The Clinton Gun Ban stymied small arms development.
Lee’s Note: This guest column was written by my friend Chris Brooks, an armorer and longtime gun-rights advocate based in Southwest Florida.
When I first became interested in modern sporting rifles there were two AR-15s on the market, Colt and Bushmaster.
Due to the Clinton ‘assault weapons” ban (AWB), some features that we now take for granted weren’t available, and we had to use old magazines because only government employees could purchase newly manufactured mags.
Somehow, despite the ban, I was able to buy my very own Bushmaster complete with A2 front sight post and carry handle. It was an unwieldy and largely unreliable thing that’s primary appeal was its appearance.
In 2004, the AWB expired ending the prohibition on standard-capacity magazine sales and a full array of features and accessories became available to the public.
As much as I enjoyed the restoration of my 2nd amendment rights, the U.S. military was the primary beneficiary of a fully functional and competitive commercial marketplace.
At the beginning of the global war on terror the U.S. military issued M4s that were very similar to the boring Bushmaster I owned.
The Department of Defense scrambled to cobble together equipment for troops engaged in combat ranging from urban areas to mountain terrain at a time when the robust weapons and accessories marketplace we have today wasn’t conceivable.
Things that we take for granted today like Magpul Pmags and near bulletproof red-dot sights didn’t exist until the market was set free to create them, fueled by civilian consumers who funded the creation of new and advanced equipment.
In the years since the AWB ended, giant leaps forward in the development of magazines, suppressors, optics, ergonomics, and reliability have completely changed the small arms landscape forever.

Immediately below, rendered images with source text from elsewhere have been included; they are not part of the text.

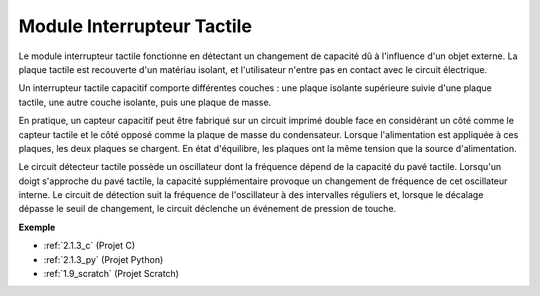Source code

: 
.. _cpn_touch_switch:

Module Interrupteur Tactile
==================================

.. image:: img/touch168.png
    :width: 300
    :align: center

Le module interrupteur tactile fonctionne en détectant un changement de capacité dû à l'influence d'un objet externe. La plaque tactile est recouverte d'un matériau isolant, et l'utilisateur n'entre pas en contact avec le circuit électrique.

Un interrupteur tactile capacitif comporte différentes couches : une plaque isolante supérieure suivie d'une plaque tactile, une autre couche isolante, puis une plaque de masse.

.. image:: img/touch169.jpeg

En pratique, un capteur capacitif peut être fabriqué sur un circuit imprimé double face en considérant un côté comme le capteur tactile et le côté opposé comme la plaque de masse du condensateur. Lorsque l'alimentation est appliquée à ces plaques, les deux plaques se chargent. En état d'équilibre, les plaques ont la même tension que la source d'alimentation.

Le circuit détecteur tactile possède un oscillateur dont la fréquence dépend de la capacité du pavé tactile. Lorsqu'un doigt s'approche du pavé tactile, la capacité supplémentaire provoque un changement de fréquence de cet oscillateur interne. Le circuit de détection suit la fréquence de l'oscillateur à des intervalles réguliers et, lorsque le décalage dépasse le seuil de changement, le circuit déclenche un événement de pression de touche.

**Exemple**

* :ref:`2.1.3_c` (Projet C)
* :ref:`2.1.3_py` (Projet Python)
* :ref:`1.9_scratch` (Projet Scratch)
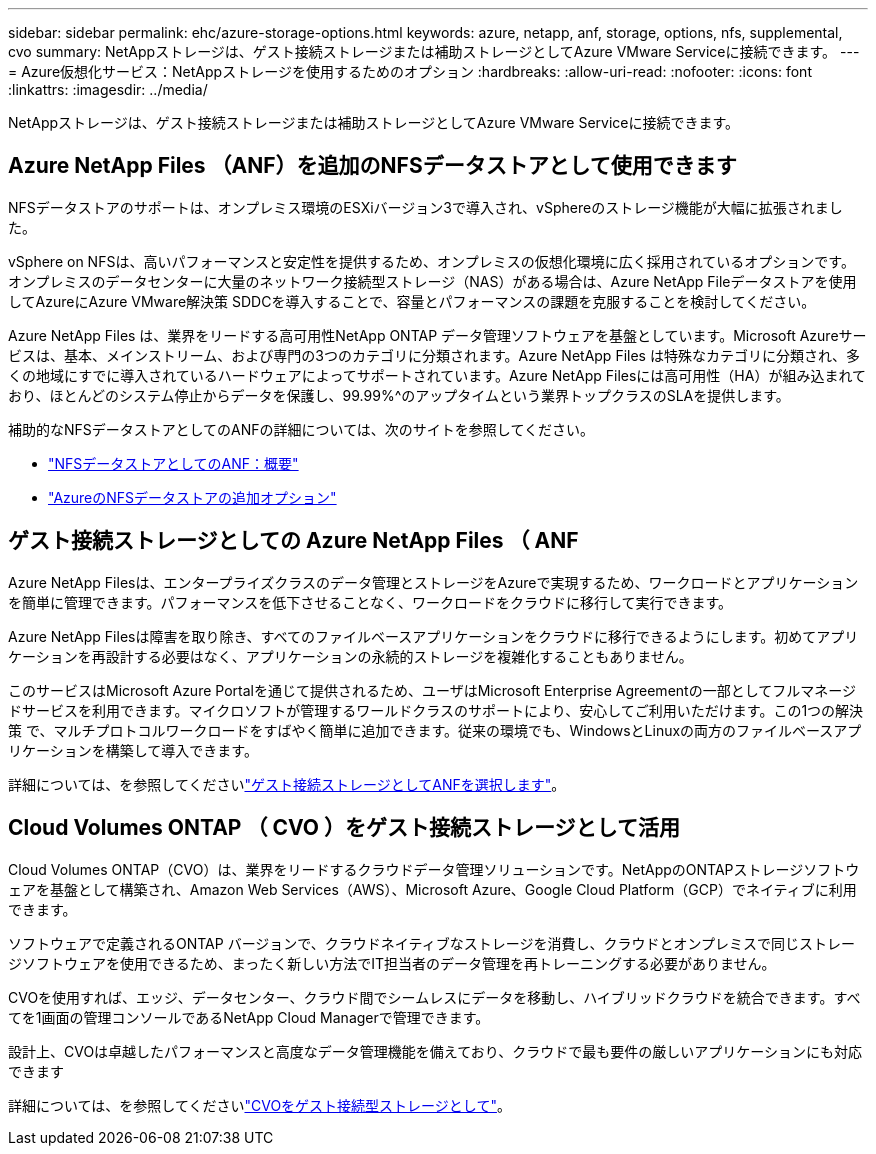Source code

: ---
sidebar: sidebar 
permalink: ehc/azure-storage-options.html 
keywords: azure, netapp, anf, storage, options, nfs, supplemental, cvo 
summary: NetAppストレージは、ゲスト接続ストレージまたは補助ストレージとしてAzure VMware Serviceに接続できます。 
---
= Azure仮想化サービス：NetAppストレージを使用するためのオプション
:hardbreaks:
:allow-uri-read: 
:nofooter: 
:icons: font
:linkattrs: 
:imagesdir: ../media/


[role="lead"]
NetAppストレージは、ゲスト接続ストレージまたは補助ストレージとしてAzure VMware Serviceに接続できます。



== Azure NetApp Files （ANF）を追加のNFSデータストアとして使用できます

NFSデータストアのサポートは、オンプレミス環境のESXiバージョン3で導入され、vSphereのストレージ機能が大幅に拡張されました。

vSphere on NFSは、高いパフォーマンスと安定性を提供するため、オンプレミスの仮想化環境に広く採用されているオプションです。オンプレミスのデータセンターに大量のネットワーク接続型ストレージ（NAS）がある場合は、Azure NetApp Fileデータストアを使用してAzureにAzure VMware解決策 SDDCを導入することで、容量とパフォーマンスの課題を克服することを検討してください。

Azure NetApp Files は、業界をリードする高可用性NetApp ONTAP データ管理ソフトウェアを基盤としています。Microsoft Azureサービスは、基本、メインストリーム、および専門の3つのカテゴリに分類されます。Azure NetApp Files は特殊なカテゴリに分類され、多くの地域にすでに導入されているハードウェアによってサポートされています。Azure NetApp Filesには高可用性（HA）が組み込まれており、ほとんどのシステム停止からデータを保護し、99.99%^のアップタイムという業界トップクラスのSLAを提供します。

補助的なNFSデータストアとしてのANFの詳細については、次のサイトを参照してください。

* link:azure-native-overview.html["NFSデータストアとしてのANF：概要"]
* link:azure-native-nfs-datastore-option.html["AzureのNFSデータストアの追加オプション"]




== ゲスト接続ストレージとしての Azure NetApp Files （ ANF

Azure NetApp Filesは、エンタープライズクラスのデータ管理とストレージをAzureで実現するため、ワークロードとアプリケーションを簡単に管理できます。パフォーマンスを低下させることなく、ワークロードをクラウドに移行して実行できます。

Azure NetApp Filesは障害を取り除き、すべてのファイルベースアプリケーションをクラウドに移行できるようにします。初めてアプリケーションを再設計する必要はなく、アプリケーションの永続的ストレージを複雑化することもありません。

このサービスはMicrosoft Azure Portalを通じて提供されるため、ユーザはMicrosoft Enterprise Agreementの一部としてフルマネージドサービスを利用できます。マイクロソフトが管理するワールドクラスのサポートにより、安心してご利用いただけます。この1つの解決策 で、マルチプロトコルワークロードをすばやく簡単に追加できます。従来の環境でも、WindowsとLinuxの両方のファイルベースアプリケーションを構築して導入できます。

詳細については、を参照してくださいlink:azure-guest.html#anf["ゲスト接続ストレージとしてANFを選択します"]。



== Cloud Volumes ONTAP （ CVO ）をゲスト接続ストレージとして活用

Cloud Volumes ONTAP（CVO）は、業界をリードするクラウドデータ管理ソリューションです。NetAppのONTAPストレージソフトウェアを基盤として構築され、Amazon Web Services（AWS）、Microsoft Azure、Google Cloud Platform（GCP）でネイティブに利用できます。

ソフトウェアで定義されるONTAP バージョンで、クラウドネイティブなストレージを消費し、クラウドとオンプレミスで同じストレージソフトウェアを使用できるため、まったく新しい方法でIT担当者のデータ管理を再トレーニングする必要がありません。

CVOを使用すれば、エッジ、データセンター、クラウド間でシームレスにデータを移動し、ハイブリッドクラウドを統合できます。すべてを1画面の管理コンソールであるNetApp Cloud Managerで管理できます。

設計上、CVOは卓越したパフォーマンスと高度なデータ管理機能を備えており、クラウドで最も要件の厳しいアプリケーションにも対応できます

詳細については、を参照してくださいlink:azure-guest.html#azure-cvo["CVOをゲスト接続型ストレージとして"]。
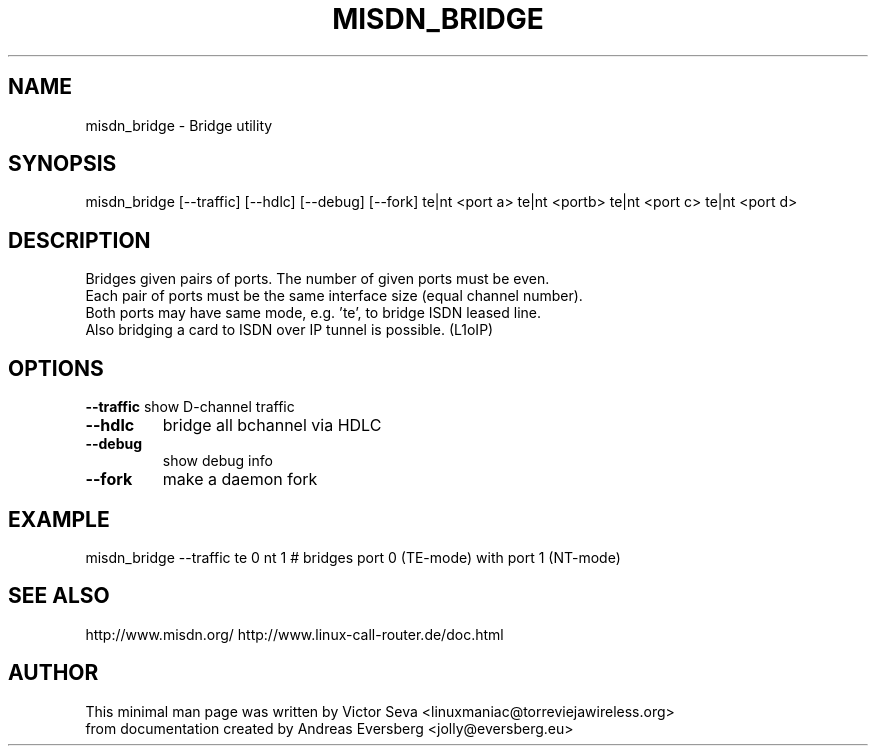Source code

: .TH MISDN_BRIDGE 8
.SH NAME
misdn_bridge \- Bridge utility
.SH SYNOPSIS
misdn_bridge [\-\-traffic] [\-\-hdlc] [\-\-debug] [\-\-fork] te|nt <port a> te|nt <portb> te|nt <port c> te|nt <port d>
.SH DESCRIPTION
Bridges given pairs of ports. The number of given ports must be even.
.br
Each pair of ports must be the same interface size (equal channel number).
.br
Both ports may have same mode, e.g. 'te', to bridge ISDN leased line.
.br
Also bridging a card to ISDN over IP tunnel is possible. (L1oIP)
.SH OPTIONS
.B \-\-traffic
show D-channel traffic
.TP
.B \-\-hdlc
bridge all bchannel via HDLC
.TP
.B \-\-debug
show debug info
.TP
.B \-\-fork
make a daemon fork
.SH EXAMPLE
misdn_bridge \-\-traffic te 0 nt 1 # bridges port 0 (TE-mode) with port 1 (NT-mode)
.SH SEE ALSO
http://www.misdn.org/
http://www.linux-call-router.de/doc.html
.SH AUTHOR
This minimal man page was written by Victor Seva <linuxmaniac@torreviejawireless.org>
.br
from documentation created by Andreas Eversberg <jolly@eversberg.eu>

It’s probably impossible to know how many American lives were saved in combat thanks to these advancements, but it’s clear that there are fathers, mothers wives and husbands alive today because someone was able to develop a magazine that didn’t jam or an optic that held it’s zero in adverse conditions.
Today, the domestic small arms industry is stronger than ever. Sig Sauer’s new MCX Spear was adopted by the US army as its next generation squad weapon – a weapon that perfectly sums up the free market’s growth since the end of the ill-conceived 1994 AWB.
Without a thriving commercial market, it’s very unlikely that Sig would have been in a position to develop what promises to be an important upgrade in the Army’s overall capabilities. The strength of the arms manufacturing sector, ammunition development, optics and advanced suppressor technology came together to produce a weapon system that wouldn’t have been possible under the arbitrary restrictions of an assault weapon ban.
When anti-gun ideologues attack the gun industry, they aren’t just reducing the public’s access to high quality equipment, they’re restricting the engine that drives military technologies forward.
The military depends on civilian companies to develop and manufacture everything they use. That takes huge sums of money that consumers provide.
Defending the domestic firearms industry is a matter of national security.